Find Description (FD)
- Vision-language models (Florence-2, OWL-v2) predict labeled bounding boxes based on prompts.
- Overlaps are reconciled (OWL preferred if confidence matters).
- Outputs are merged into
unified_detections.
Find Everything (FE)
- Segment Anything Model (SAM) proposes additional objects, labeled as
unknown. - Uniform grid points act as prompts to detect visually coherent objects beyond VLM predictions.
- Post-processing includes NMS and area filtering.
Merge rules
- VLM boxes skipped if overlapping confirmed detections (avoid overwriting).
- SAM boxes added only if novel, labeled as
unknown. - BBox area computed for each detection.

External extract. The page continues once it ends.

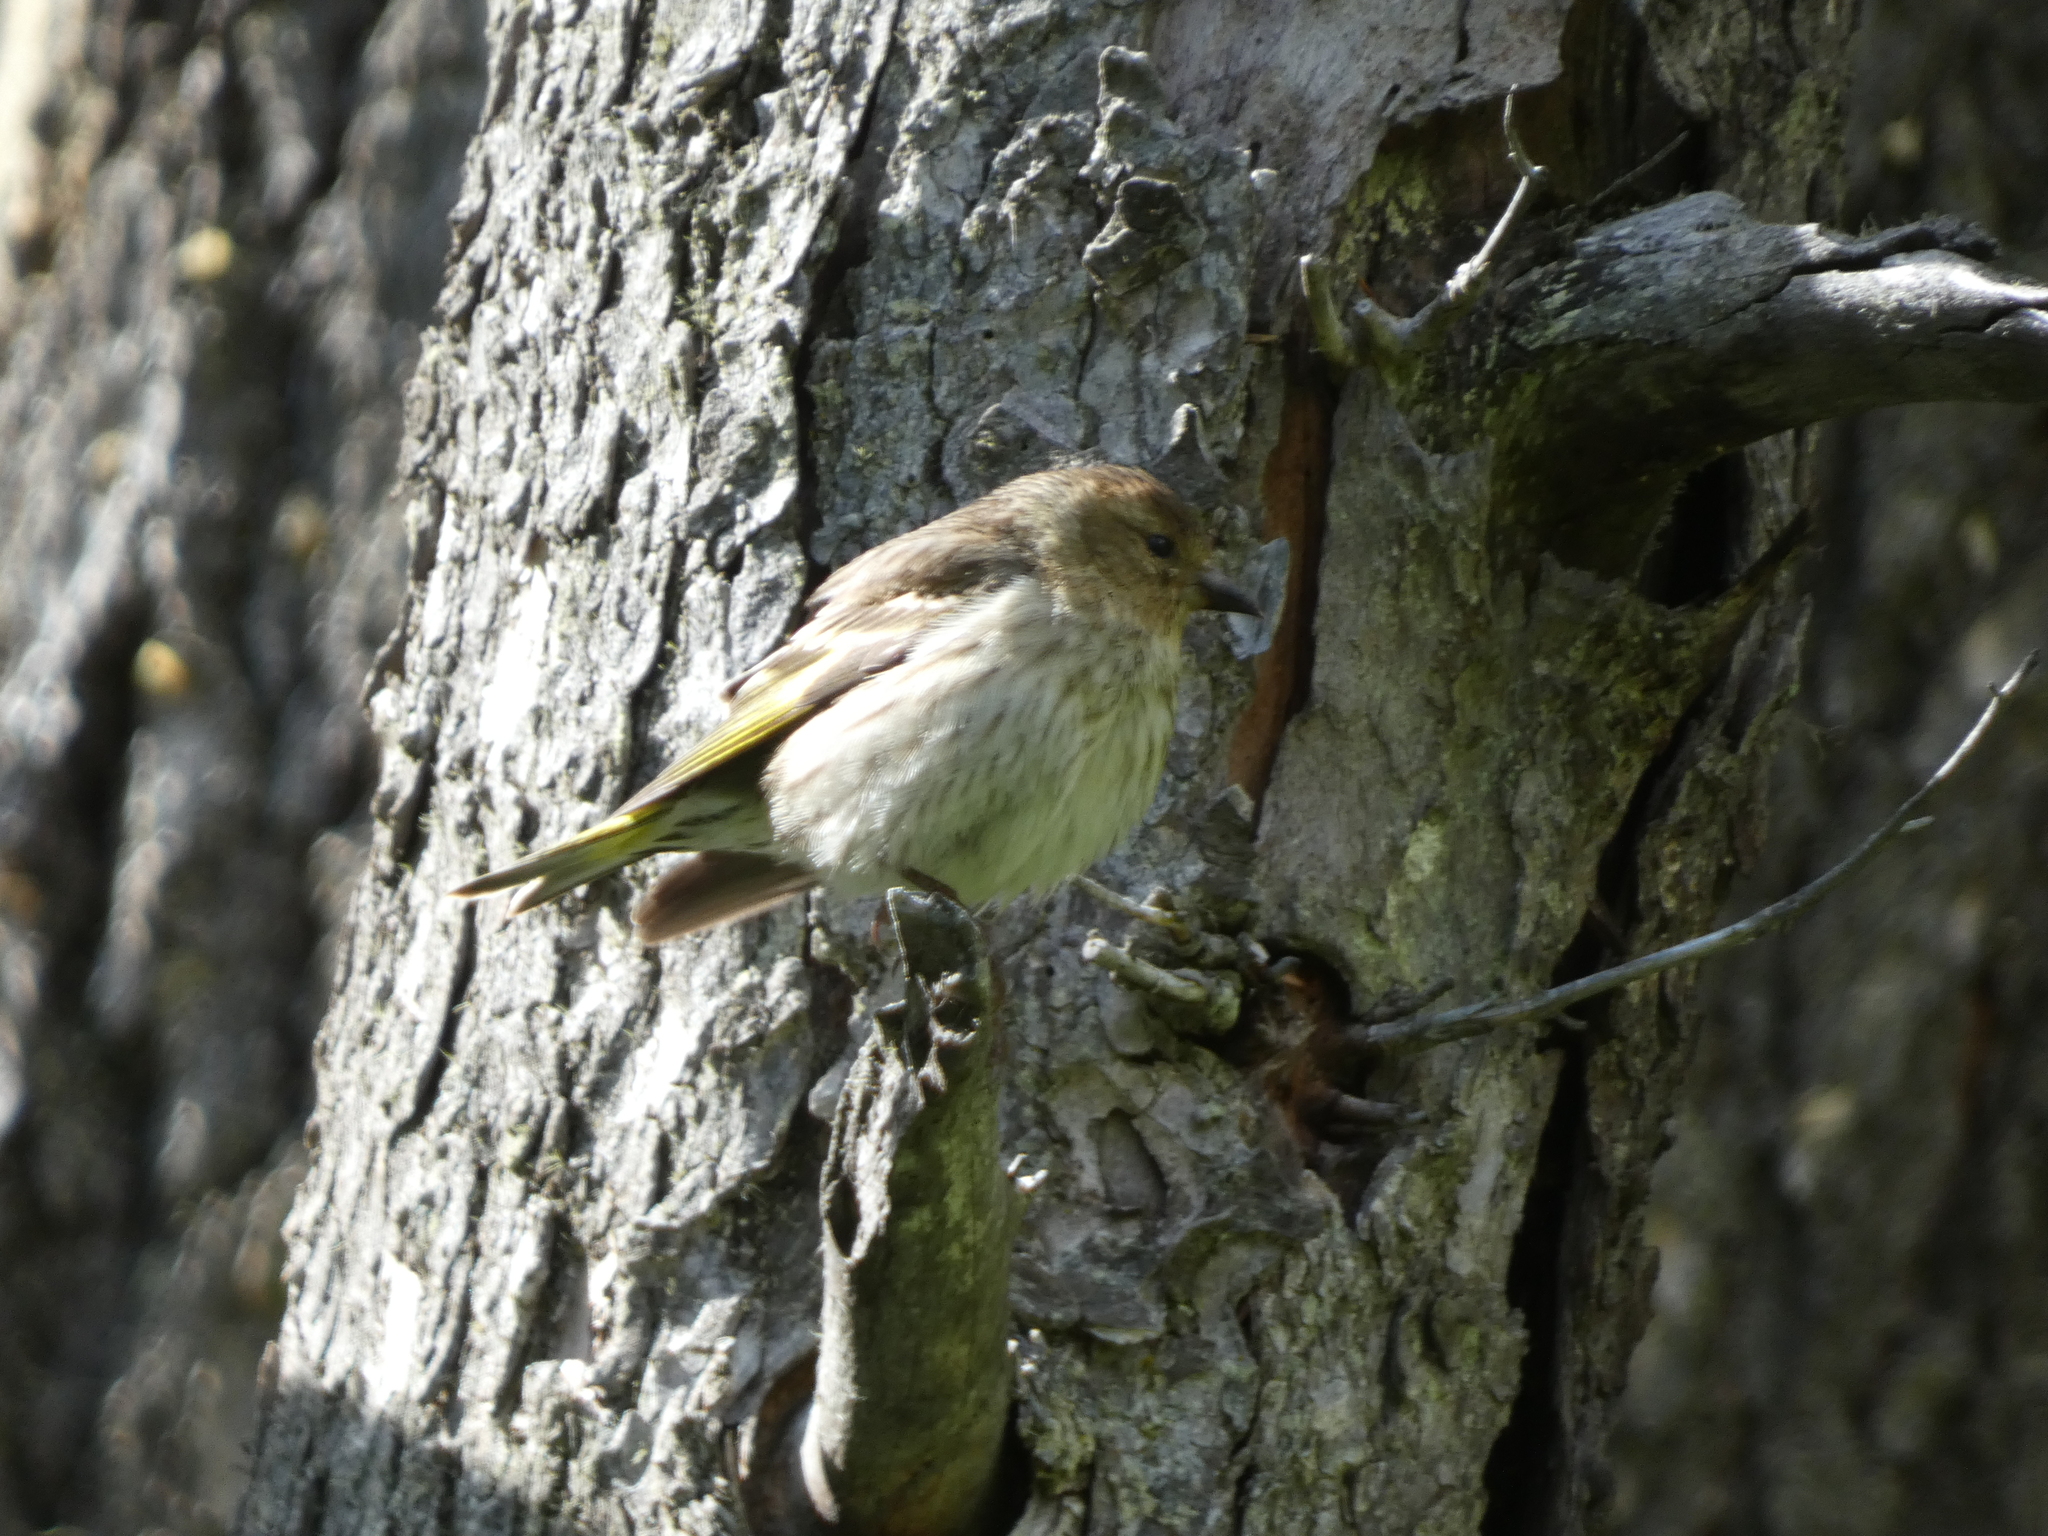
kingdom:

- Per-detection embeddings pooled from SAM features.
Why it matters¶
- Provides a single, consistent field (
unified_detections) for downstream tasks. - Combines semantic grounding (FD) with object completeness (FE).
- Simplifies SME workflows: fewer fields to track, less chance of overwriting or missing detections.
- Ensures clustering and label propagation (Find Similar) have a coherent input.